Work to complete
Return each line of the entries that contains the string "built".

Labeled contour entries
--- --- ---

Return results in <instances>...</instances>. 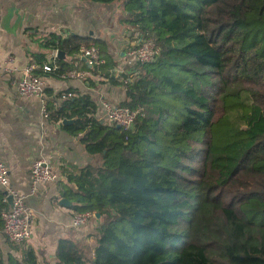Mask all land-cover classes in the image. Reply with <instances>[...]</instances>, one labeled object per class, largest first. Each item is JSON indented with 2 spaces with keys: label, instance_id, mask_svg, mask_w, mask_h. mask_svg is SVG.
Instances as JSON below:
<instances>
[{
  "label": "trees",
  "instance_id": "trees-1",
  "mask_svg": "<svg viewBox=\"0 0 264 264\" xmlns=\"http://www.w3.org/2000/svg\"><path fill=\"white\" fill-rule=\"evenodd\" d=\"M118 1L119 21L159 45L153 60L126 66L137 69L128 81L99 49L96 66L77 57L97 40L44 34L41 48L72 57L49 71L46 52L30 53L35 73L59 77L75 59L122 84L120 104L137 108L123 129L95 116L88 92L44 99L47 118H73L61 127L99 155L58 181L73 211L101 221L85 242L59 238L53 264H264V0ZM8 207L0 190V212ZM7 242L21 246L6 264H37L31 247Z\"/></svg>",
  "mask_w": 264,
  "mask_h": 264
},
{
  "label": "crops",
  "instance_id": "crops-1",
  "mask_svg": "<svg viewBox=\"0 0 264 264\" xmlns=\"http://www.w3.org/2000/svg\"><path fill=\"white\" fill-rule=\"evenodd\" d=\"M120 9L118 0H0V160L7 168L8 181L7 190L2 186L0 190L5 196L9 189L24 195L31 223V236L24 246L34 250L37 264L54 263L59 238L85 242L99 225L101 218L94 213L84 224L72 226L70 205L58 203L60 197H65L60 195L58 185L59 180L65 179L64 170L70 165L98 163L99 155L88 153L78 134L72 135L59 122L44 117L40 98L18 94L16 82L30 62L31 52L44 51L46 58L50 57L52 49L41 48L39 40L51 31L97 40L100 53L108 54L114 67L137 33L119 21ZM64 55V60L71 61V56ZM72 62L80 68L75 59ZM41 74L45 99L67 87L88 92L96 104L95 116L102 121L100 100L120 104L125 98L122 84L92 73L80 79ZM37 157L46 158L58 178L37 183L31 190L29 169ZM1 230L0 227V258L6 264L9 256H19L21 245L8 243Z\"/></svg>",
  "mask_w": 264,
  "mask_h": 264
},
{
  "label": "built area",
  "instance_id": "built-area-1",
  "mask_svg": "<svg viewBox=\"0 0 264 264\" xmlns=\"http://www.w3.org/2000/svg\"><path fill=\"white\" fill-rule=\"evenodd\" d=\"M159 53V45L150 36L135 35L131 45L124 49L121 61L110 70L113 77L126 82L129 80L132 72H137L134 69L128 72L127 67L138 66L145 62L153 60ZM56 49L51 50V55L48 62H44L41 67L44 71L54 69L57 65L55 62ZM77 57H83L87 67L96 66L103 59L99 56L98 48L92 42L88 45L81 44ZM34 63H27L23 69L21 76L16 82V91L23 96H36L41 100V113L47 117L43 92L44 78L42 74H37L33 71ZM90 73L88 68L72 67L62 72L61 78H84ZM129 74V76L127 75ZM103 121L112 125H118L123 129L132 127L134 118L137 113V108L121 105L109 100H100L99 103ZM58 178L56 171L52 169L50 162L43 157L35 158L29 169V180L31 190L34 189L37 183L55 181ZM7 168L0 160V186L7 190ZM7 194H11V206L1 210V228L5 238L15 244H21L28 241L31 236L30 213L25 208L23 198L24 195L9 189ZM93 212L89 210L73 211L70 218L72 226H80L84 224L89 217L93 216Z\"/></svg>",
  "mask_w": 264,
  "mask_h": 264
},
{
  "label": "water",
  "instance_id": "water-1",
  "mask_svg": "<svg viewBox=\"0 0 264 264\" xmlns=\"http://www.w3.org/2000/svg\"><path fill=\"white\" fill-rule=\"evenodd\" d=\"M56 56L59 57V58H62V59L65 58L64 52L62 50H59V49L56 50ZM81 59L83 61H85V59L83 57H81ZM72 121H73V118H62L60 120V124L61 125H65V124L71 123ZM115 127H118V125H115ZM5 200H6L7 204L9 206H11V194H6ZM58 203L59 204H63L65 206L71 205V202L68 199H66L65 197H60L59 200H58ZM95 215H98V213L95 212Z\"/></svg>",
  "mask_w": 264,
  "mask_h": 264
}]
</instances>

--- --- ---

Task result
  "label": "built area",
  "instance_id": "built-area-1",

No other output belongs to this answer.